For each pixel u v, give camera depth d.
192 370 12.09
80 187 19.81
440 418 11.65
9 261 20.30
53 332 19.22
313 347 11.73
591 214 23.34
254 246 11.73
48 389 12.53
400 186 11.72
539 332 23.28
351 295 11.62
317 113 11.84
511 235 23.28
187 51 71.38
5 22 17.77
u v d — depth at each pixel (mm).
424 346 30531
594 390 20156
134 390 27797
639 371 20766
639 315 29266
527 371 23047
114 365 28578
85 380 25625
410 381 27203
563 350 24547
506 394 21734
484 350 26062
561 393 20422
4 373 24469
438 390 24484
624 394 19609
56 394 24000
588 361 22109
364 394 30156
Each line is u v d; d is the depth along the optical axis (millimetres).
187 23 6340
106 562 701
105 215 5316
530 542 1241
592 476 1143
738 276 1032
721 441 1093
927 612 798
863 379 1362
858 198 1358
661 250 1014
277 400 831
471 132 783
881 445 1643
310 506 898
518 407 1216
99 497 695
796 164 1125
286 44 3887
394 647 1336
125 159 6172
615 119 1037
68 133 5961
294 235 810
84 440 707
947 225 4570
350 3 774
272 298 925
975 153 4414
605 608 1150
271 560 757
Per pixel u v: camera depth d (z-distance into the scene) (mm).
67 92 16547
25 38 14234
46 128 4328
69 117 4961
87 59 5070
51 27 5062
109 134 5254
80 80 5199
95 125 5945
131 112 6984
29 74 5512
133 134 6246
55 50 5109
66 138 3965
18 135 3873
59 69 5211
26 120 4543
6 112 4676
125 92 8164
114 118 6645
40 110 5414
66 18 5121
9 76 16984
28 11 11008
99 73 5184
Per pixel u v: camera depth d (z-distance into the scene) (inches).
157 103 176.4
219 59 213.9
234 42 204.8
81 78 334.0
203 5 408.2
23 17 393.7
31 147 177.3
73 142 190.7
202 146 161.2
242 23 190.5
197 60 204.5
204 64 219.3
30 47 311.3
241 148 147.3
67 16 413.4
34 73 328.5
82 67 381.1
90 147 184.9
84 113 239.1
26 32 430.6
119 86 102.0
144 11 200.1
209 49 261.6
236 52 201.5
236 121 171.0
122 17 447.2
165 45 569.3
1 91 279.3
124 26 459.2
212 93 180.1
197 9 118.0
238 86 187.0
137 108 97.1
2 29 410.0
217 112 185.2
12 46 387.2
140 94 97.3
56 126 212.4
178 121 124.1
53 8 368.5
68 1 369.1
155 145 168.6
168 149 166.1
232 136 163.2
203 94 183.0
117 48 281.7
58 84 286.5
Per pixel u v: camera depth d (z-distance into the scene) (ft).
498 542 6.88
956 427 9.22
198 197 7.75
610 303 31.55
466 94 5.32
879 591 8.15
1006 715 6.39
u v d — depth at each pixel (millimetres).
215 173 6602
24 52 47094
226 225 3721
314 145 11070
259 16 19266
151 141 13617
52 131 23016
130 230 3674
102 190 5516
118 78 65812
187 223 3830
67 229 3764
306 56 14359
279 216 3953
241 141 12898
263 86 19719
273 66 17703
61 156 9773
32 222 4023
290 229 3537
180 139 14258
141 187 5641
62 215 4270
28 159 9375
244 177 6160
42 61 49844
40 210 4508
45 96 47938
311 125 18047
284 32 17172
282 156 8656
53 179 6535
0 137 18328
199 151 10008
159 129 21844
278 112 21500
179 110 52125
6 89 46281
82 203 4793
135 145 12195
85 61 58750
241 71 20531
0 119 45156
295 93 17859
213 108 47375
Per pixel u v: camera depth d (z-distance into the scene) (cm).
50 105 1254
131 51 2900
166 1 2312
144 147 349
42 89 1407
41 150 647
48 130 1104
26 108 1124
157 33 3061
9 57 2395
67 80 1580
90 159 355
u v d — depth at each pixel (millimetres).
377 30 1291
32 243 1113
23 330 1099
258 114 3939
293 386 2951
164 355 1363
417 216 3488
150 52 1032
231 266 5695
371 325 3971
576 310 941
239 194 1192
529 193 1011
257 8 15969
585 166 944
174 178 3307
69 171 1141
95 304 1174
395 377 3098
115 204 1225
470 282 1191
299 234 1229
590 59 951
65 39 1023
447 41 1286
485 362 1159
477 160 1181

What is required. The required answer is each line of the entries containing the string "distance".

Reply to the exercise.
Per pixel u v: camera depth d (z-distance into the scene) (mm).
Per pixel u v: camera depth d (z-distance into the scene) (inches).
Per pixel u v: camera depth d (z-distance into the scene) (ft).
Per pixel u v: camera depth d (z-distance into the scene) (cm).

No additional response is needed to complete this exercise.